*PAGE EXTRACT:*
* start *
The National Museum of the American Indian was the setting for a discussion on “Literature and Power” on Sunday as part of PEN World Voices: the New York Festival of International Literature.


Canadian writer John Ralston Saul began by asking what effect writers have on changing political reality. He said that literature may not effectively solve problems, “but there’s a long track record” of writers attempting to change society for the better. In fighting powerful corruption, authoritarianism, and illegality, writers have faced difficult opposition and risked their lives. Bernard-Henri Levy later said that the first targets in Algeria were writers; in Sarajevo, among the first targets was the library – before violence was turned against the people.


Mr. Saul said writers often take one of three approaches. Some wait for an opportunity to intervene at a key moment by writing and expressing their views. Some – despite feeling that their language would not immediately change the situation – go into exile, thus “providing signposts on the darkling plain.” And some have “attacked the language in place” in cases in which language was in fact an ideology.


Tomas Eloy Martinez mentioned the danger “when power does not read.” Mr. Saul later said many politicians are proud that they don’t read, or hide the fact if they do. Some politicians’ speeches are all drawn from management texts, along with quotations drawn from the Internet, he said.
* end *
*INFORMATION SHOWN:*
* start *
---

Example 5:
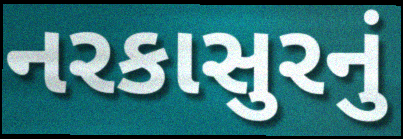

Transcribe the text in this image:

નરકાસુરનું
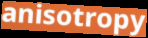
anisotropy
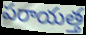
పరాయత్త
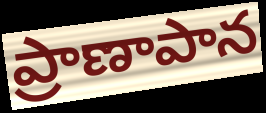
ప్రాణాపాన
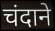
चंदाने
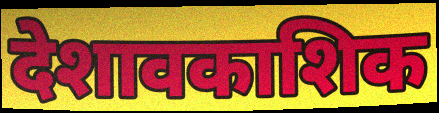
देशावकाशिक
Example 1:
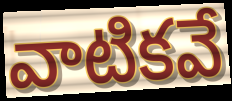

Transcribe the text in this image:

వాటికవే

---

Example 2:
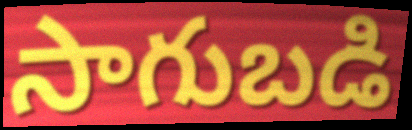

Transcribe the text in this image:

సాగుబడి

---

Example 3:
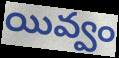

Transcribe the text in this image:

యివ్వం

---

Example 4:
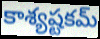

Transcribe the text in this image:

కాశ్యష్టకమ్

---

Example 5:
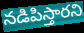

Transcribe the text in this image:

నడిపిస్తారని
* end *
* start *
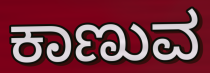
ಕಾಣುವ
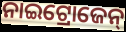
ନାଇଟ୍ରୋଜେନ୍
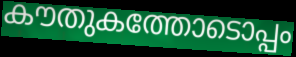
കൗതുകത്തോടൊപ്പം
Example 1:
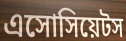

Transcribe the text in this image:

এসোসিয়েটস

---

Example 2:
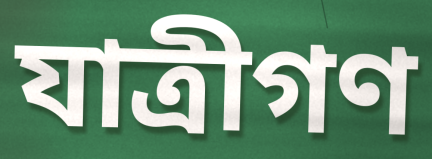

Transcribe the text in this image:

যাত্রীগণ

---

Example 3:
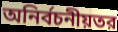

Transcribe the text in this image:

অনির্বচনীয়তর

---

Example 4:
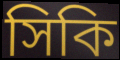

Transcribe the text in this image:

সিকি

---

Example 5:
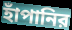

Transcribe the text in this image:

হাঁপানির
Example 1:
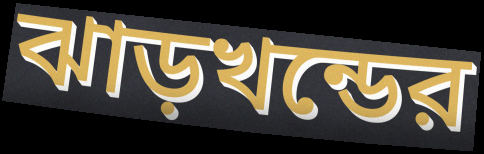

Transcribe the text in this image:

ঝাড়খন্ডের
* end *
* start *
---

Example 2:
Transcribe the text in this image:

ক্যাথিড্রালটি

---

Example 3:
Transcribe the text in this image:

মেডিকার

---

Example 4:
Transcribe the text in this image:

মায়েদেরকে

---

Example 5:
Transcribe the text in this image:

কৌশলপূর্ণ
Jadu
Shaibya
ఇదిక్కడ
* end *
*DIRECTIONS:*
a) According to the festival report, where was the "Literature and Power" discussion held?
b) Echo the festival report word for word, from "The National Museum" up to and including "of International Literature.".
c) For each statement, say yes or no depending on whether it agrees with the festival report, and quote the deciding words: (i) Mr. Saul said writers often take one of four approaches. (ii) Bernard-Henri Levy said the first targets in Algeria were writers. (iii) Tomas Eloy Martinez spoke of a danger arising "when power does not read."

*EXPECTED RESPONSES:*
a) At the National Museum of the American Indian.

b)
The National Museum of the American Indian was the setting for a discussion on “Literature and Power” on Sunday as part of PEN World Voices: the New York Festival of International Literature.

c)
(i) No: "Mr. Saul said writers often take one of three approaches."
(ii) Yes: "Bernard-Henri Levy later said that the first targets in Algeria were writers"
(iii) Yes: "Tomas Eloy Martinez mentioned the danger “when power does not read.”"